▼
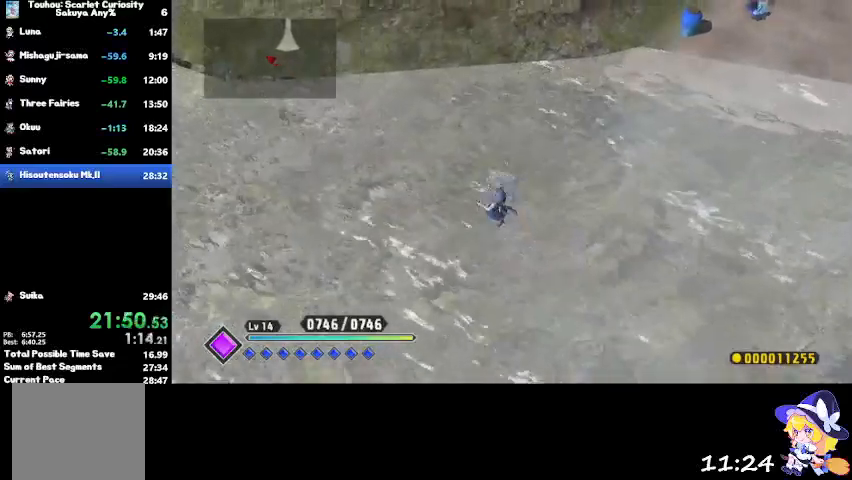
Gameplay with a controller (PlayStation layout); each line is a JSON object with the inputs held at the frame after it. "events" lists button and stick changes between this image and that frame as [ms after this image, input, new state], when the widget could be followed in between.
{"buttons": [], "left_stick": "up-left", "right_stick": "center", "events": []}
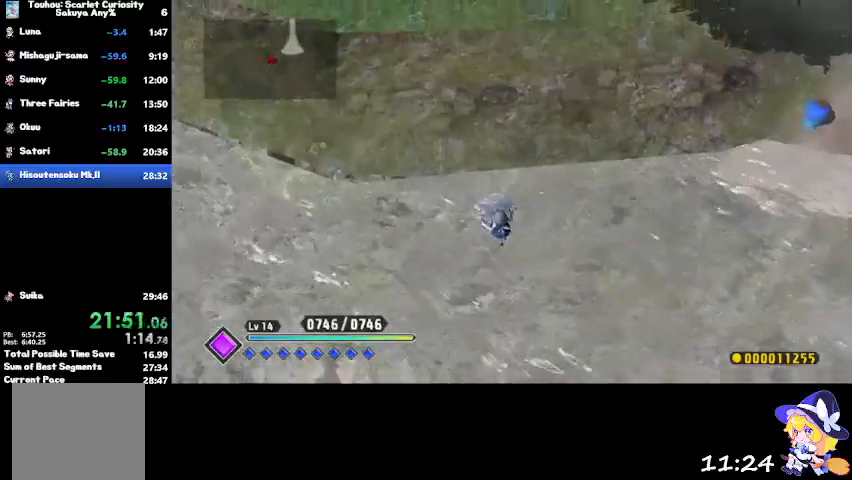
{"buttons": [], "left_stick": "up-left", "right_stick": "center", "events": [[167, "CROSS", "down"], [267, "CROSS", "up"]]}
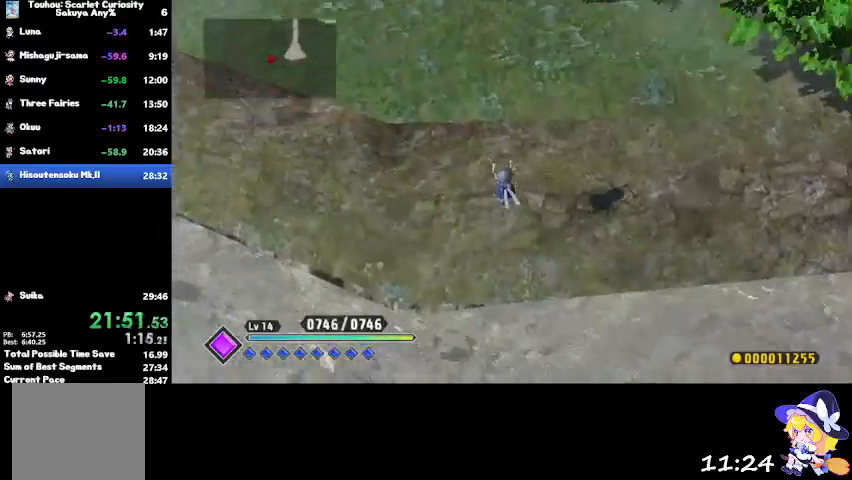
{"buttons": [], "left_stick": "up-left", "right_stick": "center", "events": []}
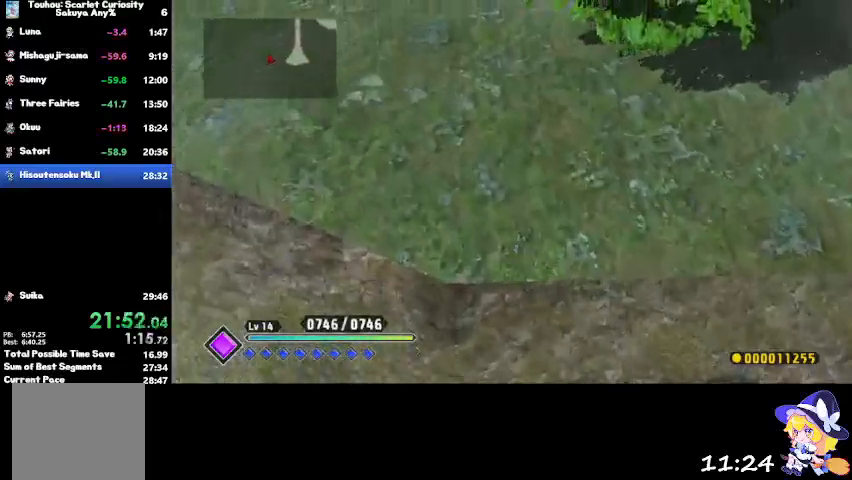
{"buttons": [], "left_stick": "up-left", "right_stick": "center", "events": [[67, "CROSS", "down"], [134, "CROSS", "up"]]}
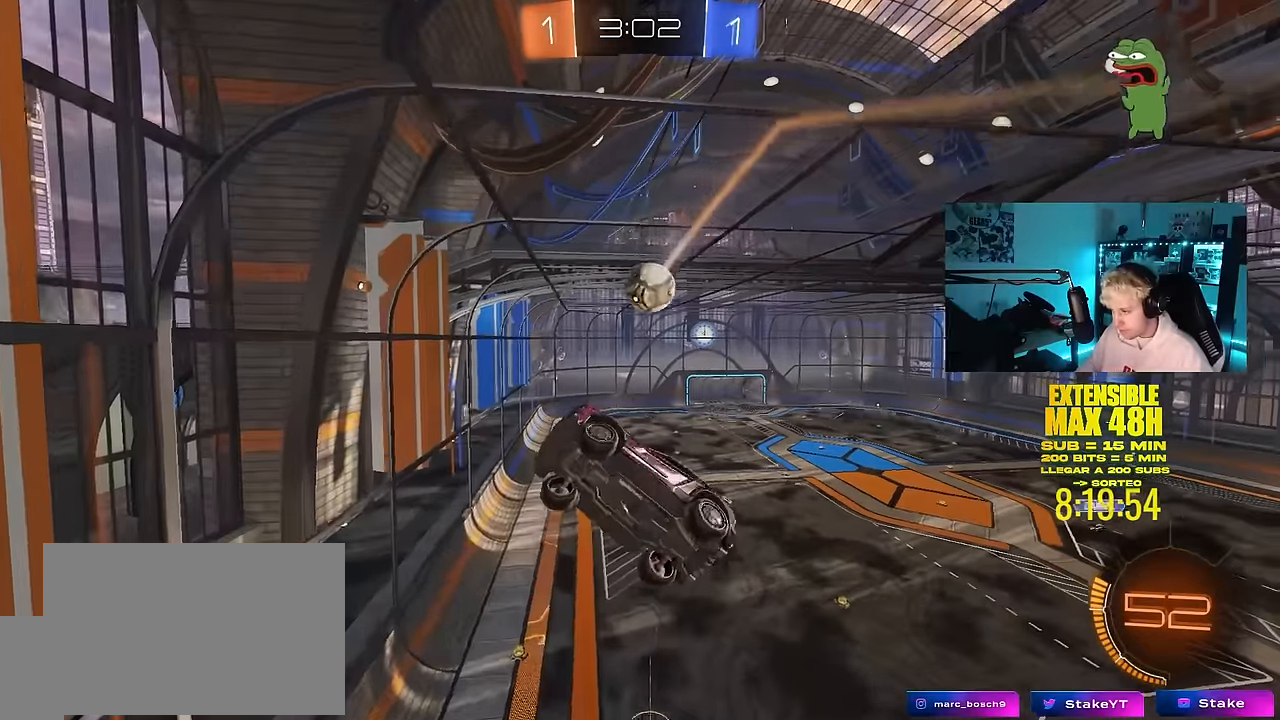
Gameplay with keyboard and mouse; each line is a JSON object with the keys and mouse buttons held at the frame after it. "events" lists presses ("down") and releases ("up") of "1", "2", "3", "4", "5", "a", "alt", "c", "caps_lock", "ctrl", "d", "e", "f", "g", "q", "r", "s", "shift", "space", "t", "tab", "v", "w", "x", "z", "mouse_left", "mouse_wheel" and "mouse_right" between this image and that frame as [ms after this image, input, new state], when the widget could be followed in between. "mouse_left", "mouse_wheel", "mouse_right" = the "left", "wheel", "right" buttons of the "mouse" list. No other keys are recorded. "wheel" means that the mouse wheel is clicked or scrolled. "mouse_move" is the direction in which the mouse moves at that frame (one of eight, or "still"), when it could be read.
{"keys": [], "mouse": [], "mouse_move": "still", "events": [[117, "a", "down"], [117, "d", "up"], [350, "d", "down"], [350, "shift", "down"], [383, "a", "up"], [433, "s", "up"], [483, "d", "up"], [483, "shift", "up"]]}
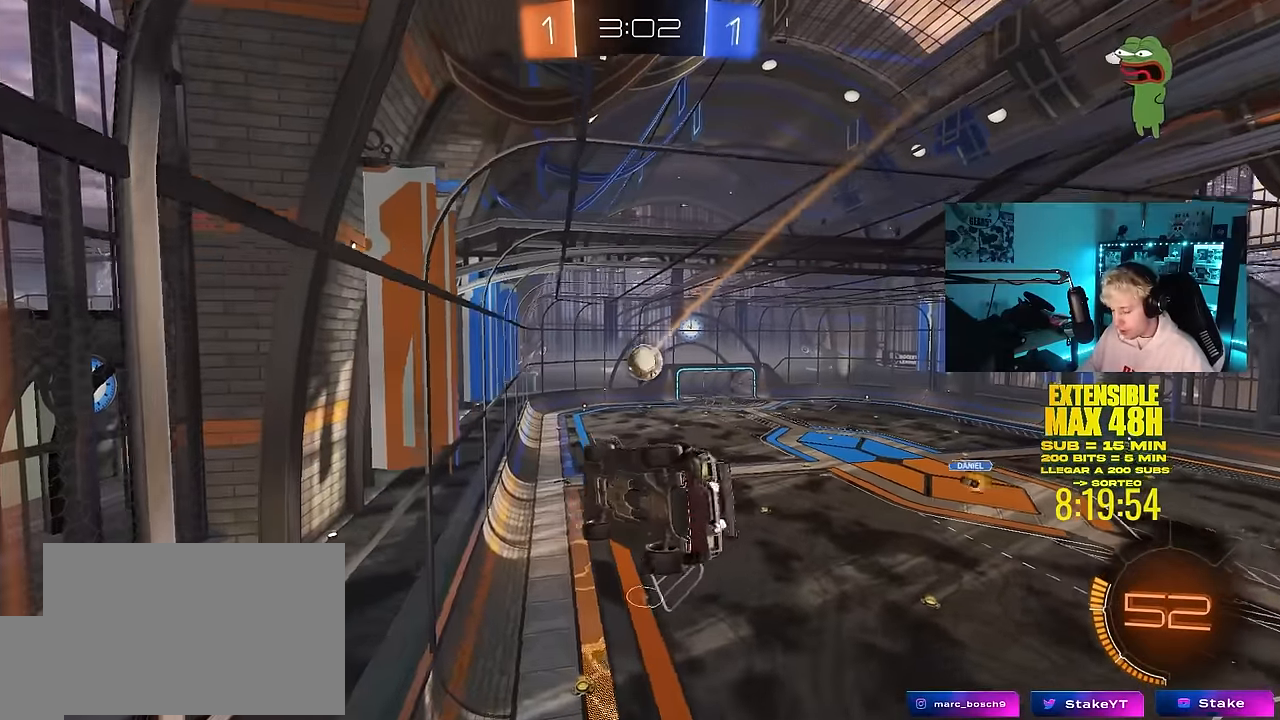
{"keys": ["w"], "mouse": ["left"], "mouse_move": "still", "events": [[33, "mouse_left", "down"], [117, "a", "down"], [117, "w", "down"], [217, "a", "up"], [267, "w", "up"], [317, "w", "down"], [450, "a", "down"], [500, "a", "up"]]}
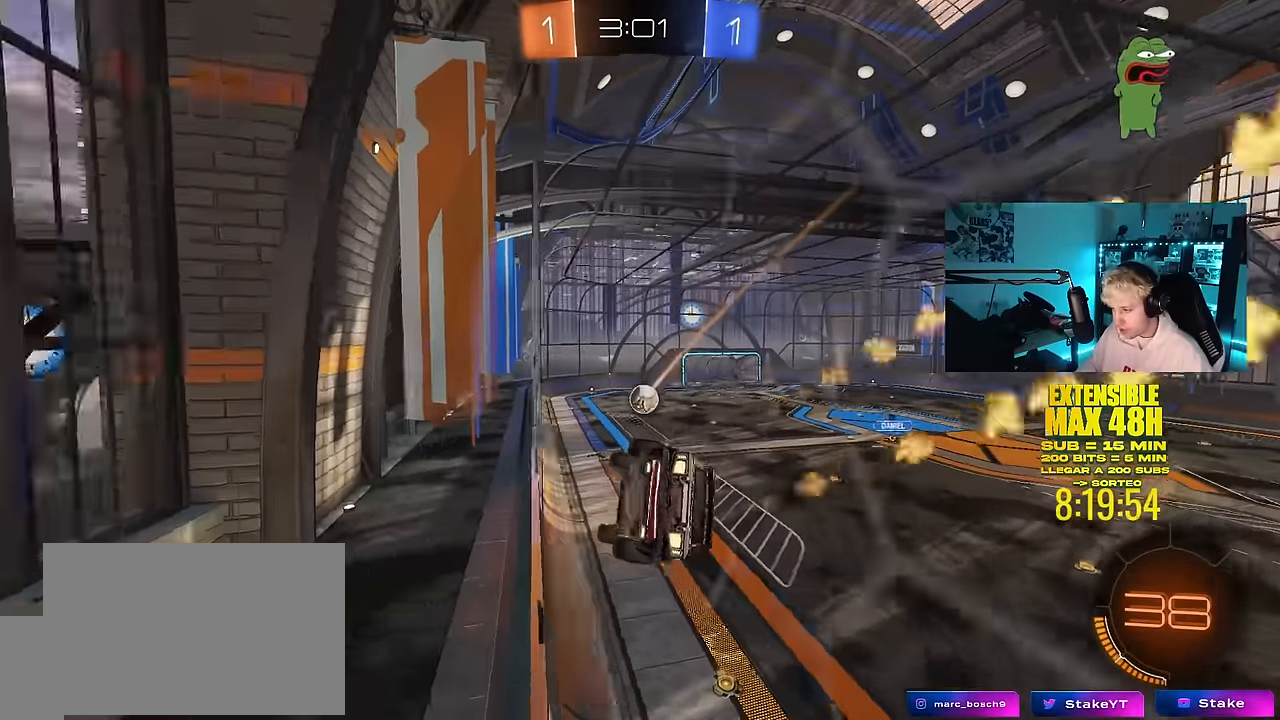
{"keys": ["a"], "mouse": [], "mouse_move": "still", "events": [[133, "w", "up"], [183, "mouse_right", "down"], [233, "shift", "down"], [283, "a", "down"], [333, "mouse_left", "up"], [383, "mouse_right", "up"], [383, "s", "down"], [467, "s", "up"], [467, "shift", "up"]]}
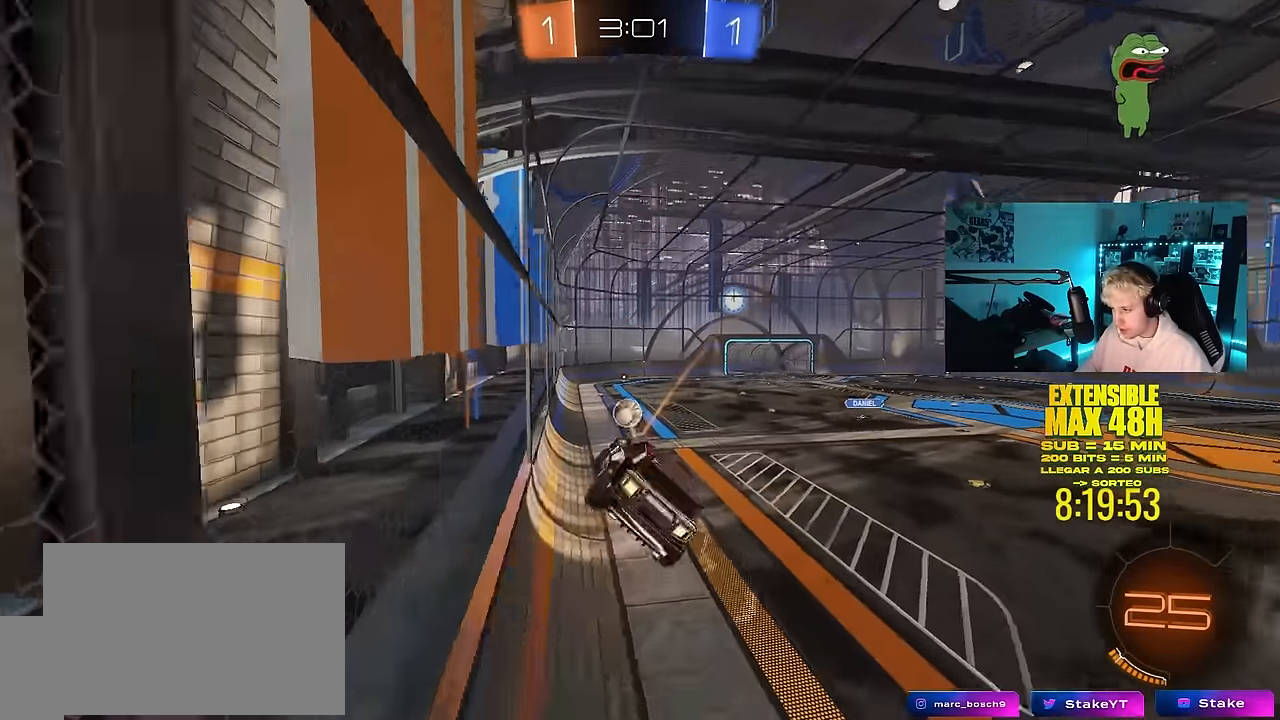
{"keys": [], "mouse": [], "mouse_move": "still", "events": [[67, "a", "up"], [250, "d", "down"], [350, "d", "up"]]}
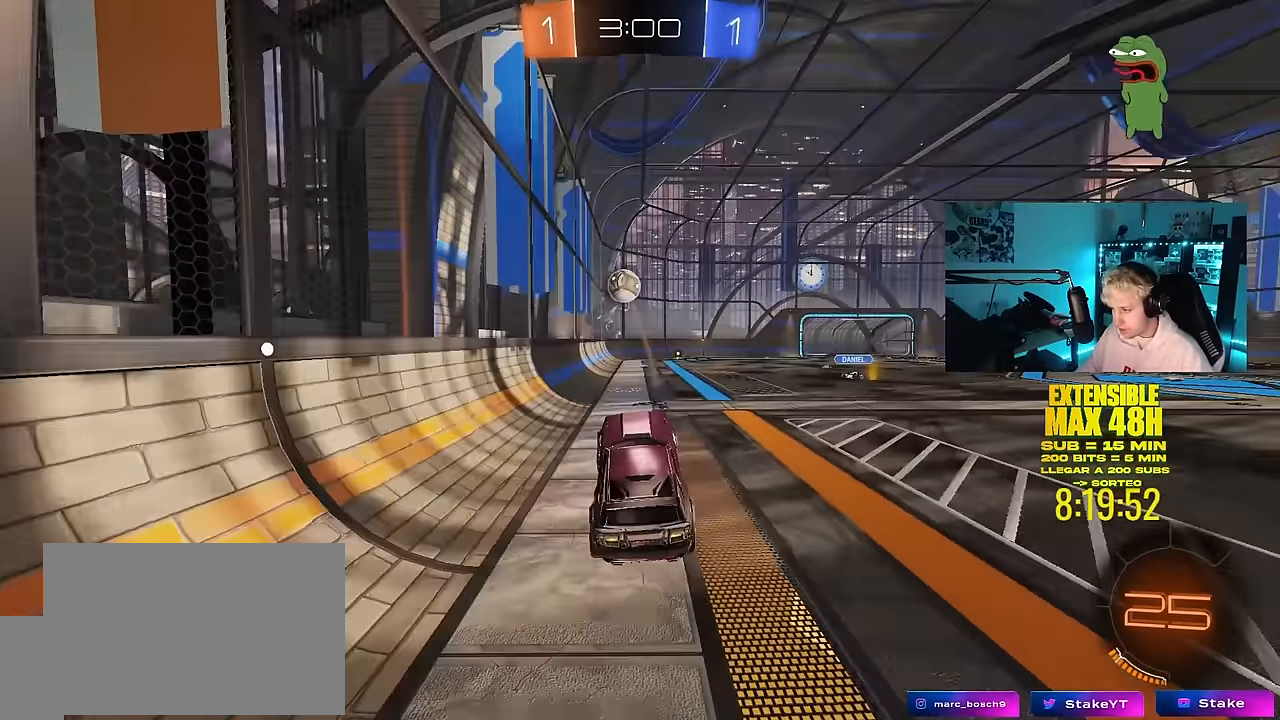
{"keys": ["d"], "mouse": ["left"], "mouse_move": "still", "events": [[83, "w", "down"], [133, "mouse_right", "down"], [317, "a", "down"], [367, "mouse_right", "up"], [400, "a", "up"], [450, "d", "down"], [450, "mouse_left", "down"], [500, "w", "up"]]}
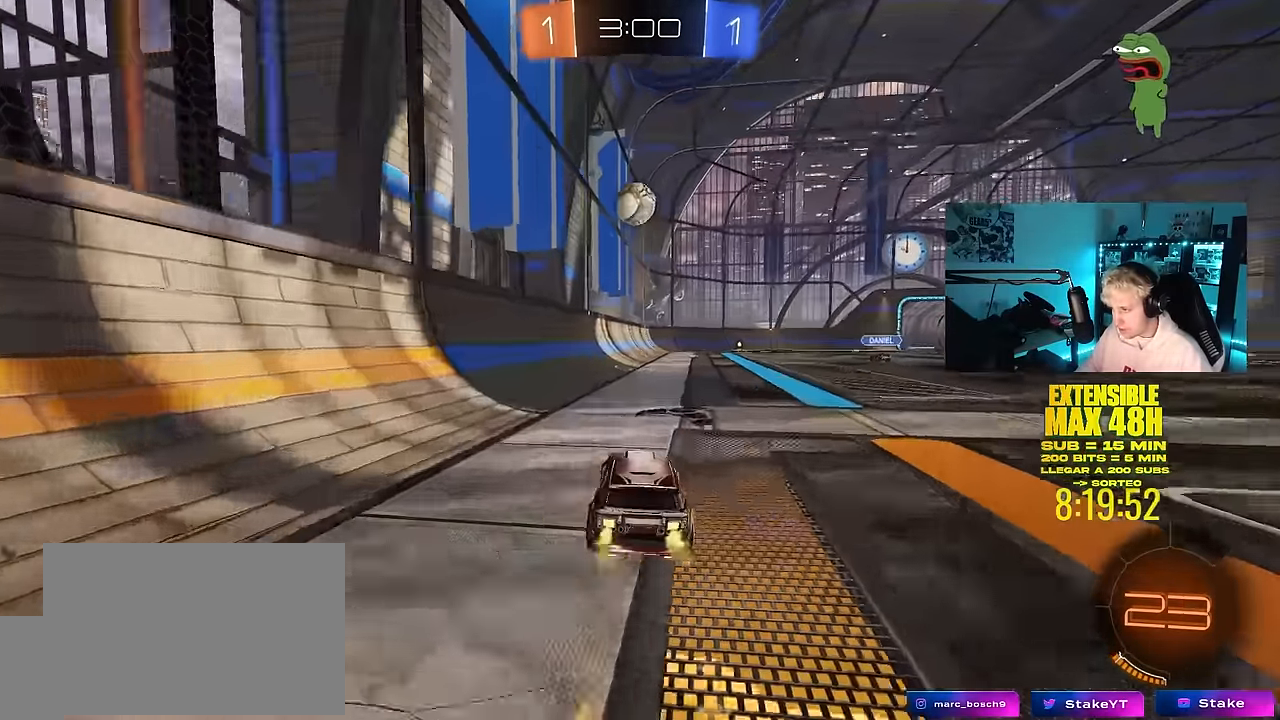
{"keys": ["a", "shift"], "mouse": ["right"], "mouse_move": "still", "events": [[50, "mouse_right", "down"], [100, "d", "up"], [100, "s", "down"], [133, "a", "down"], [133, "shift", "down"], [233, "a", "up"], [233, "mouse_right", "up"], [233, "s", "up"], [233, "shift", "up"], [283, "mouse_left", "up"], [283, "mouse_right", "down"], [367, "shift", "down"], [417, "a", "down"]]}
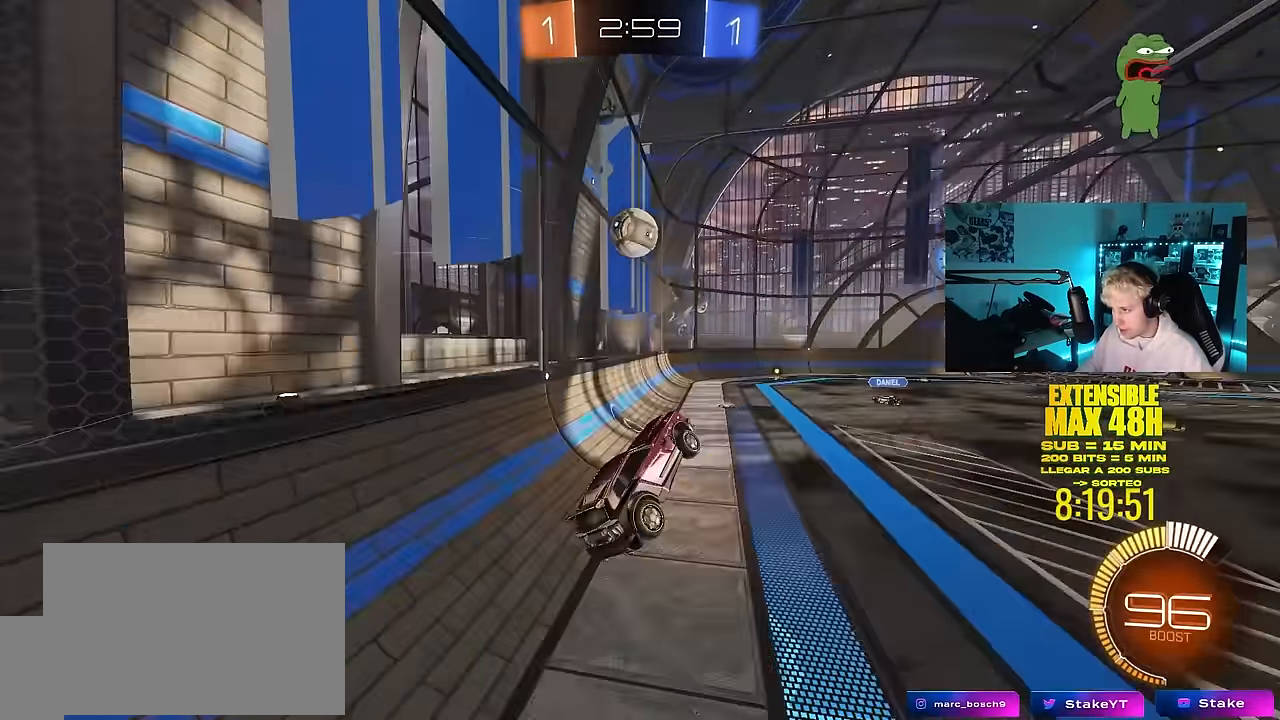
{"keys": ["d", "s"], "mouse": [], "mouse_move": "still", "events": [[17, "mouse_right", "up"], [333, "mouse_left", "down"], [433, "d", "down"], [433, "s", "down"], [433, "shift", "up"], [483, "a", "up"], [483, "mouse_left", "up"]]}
▲
If a record holds a picture, drop the picture and reproduce everything else exactly.

◆ **Answer for this exercise**
Gameplay with a controller (PlayStation layout); each line is a JSON object with the inputs held at the frame after it. "events" lists button and stick changes between this image and that frame as [ms after this image, input, new state], when the widget could be followed in between.
{"buttons": [], "left_stick": "up-left", "right_stick": "center", "events": []}
{"buttons": [], "left_stick": "up-left", "right_stick": "center", "events": [[167, "CROSS", "down"], [267, "CROSS", "up"]]}
{"buttons": [], "left_stick": "up-left", "right_stick": "center", "events": []}
{"buttons": [], "left_stick": "up-left", "right_stick": "center", "events": [[67, "CROSS", "down"], [134, "CROSS", "up"]]}
Gameplay with keyboard and mouse; each line is a JSON object with the keys and mouse buttons held at the frame after it. "events" lists presses ("down") and releases ("up") of "1", "2", "3", "4", "5", "a", "alt", "c", "caps_lock", "ctrl", "d", "e", "f", "g", "q", "r", "s", "shift", "space", "t", "tab", "v", "w", "x", "z", "mouse_left", "mouse_wheel" and "mouse_right" between this image and that frame as [ms after this image, input, new state], when the widget could be followed in between. "mouse_left", "mouse_wheel", "mouse_right" = the "left", "wheel", "right" buttons of the "mouse" list. No other keys are recorded. "wheel" means that the mouse wheel is clicked or scrolled. "mouse_move" is the direction in which the mouse moves at that frame (one of eight, or "still"), when it could be read.
{"keys": [], "mouse": [], "mouse_move": "still", "events": [[117, "a", "down"], [117, "d", "up"], [350, "d", "down"], [350, "shift", "down"], [383, "a", "up"], [433, "s", "up"], [483, "d", "up"], [483, "shift", "up"]]}
{"keys": ["w"], "mouse": ["left"], "mouse_move": "still", "events": [[33, "mouse_left", "down"], [117, "a", "down"], [117, "w", "down"], [217, "a", "up"], [267, "w", "up"], [317, "w", "down"], [450, "a", "down"], [500, "a", "up"]]}
{"keys": ["a"], "mouse": [], "mouse_move": "still", "events": [[133, "w", "up"], [183, "mouse_right", "down"], [233, "shift", "down"], [283, "a", "down"], [333, "mouse_left", "up"], [383, "mouse_right", "up"], [383, "s", "down"], [467, "s", "up"], [467, "shift", "up"]]}
{"keys": [], "mouse": [], "mouse_move": "still", "events": [[67, "a", "up"], [250, "d", "down"], [350, "d", "up"]]}
{"keys": ["d"], "mouse": ["left"], "mouse_move": "still", "events": [[83, "w", "down"], [133, "mouse_right", "down"], [317, "a", "down"], [367, "mouse_right", "up"], [400, "a", "up"], [450, "d", "down"], [450, "mouse_left", "down"], [500, "w", "up"]]}
{"keys": ["a", "shift"], "mouse": ["right"], "mouse_move": "still", "events": [[50, "mouse_right", "down"], [100, "d", "up"], [100, "s", "down"], [133, "a", "down"], [133, "shift", "down"], [233, "a", "up"], [233, "mouse_right", "up"], [233, "s", "up"], [233, "shift", "up"], [283, "mouse_left", "up"], [283, "mouse_right", "down"], [367, "shift", "down"], [417, "a", "down"]]}
{"keys": ["d", "s"], "mouse": [], "mouse_move": "still", "events": [[17, "mouse_right", "up"], [333, "mouse_left", "down"], [433, "d", "down"], [433, "s", "down"], [433, "shift", "up"], [483, "a", "up"], [483, "mouse_left", "up"]]}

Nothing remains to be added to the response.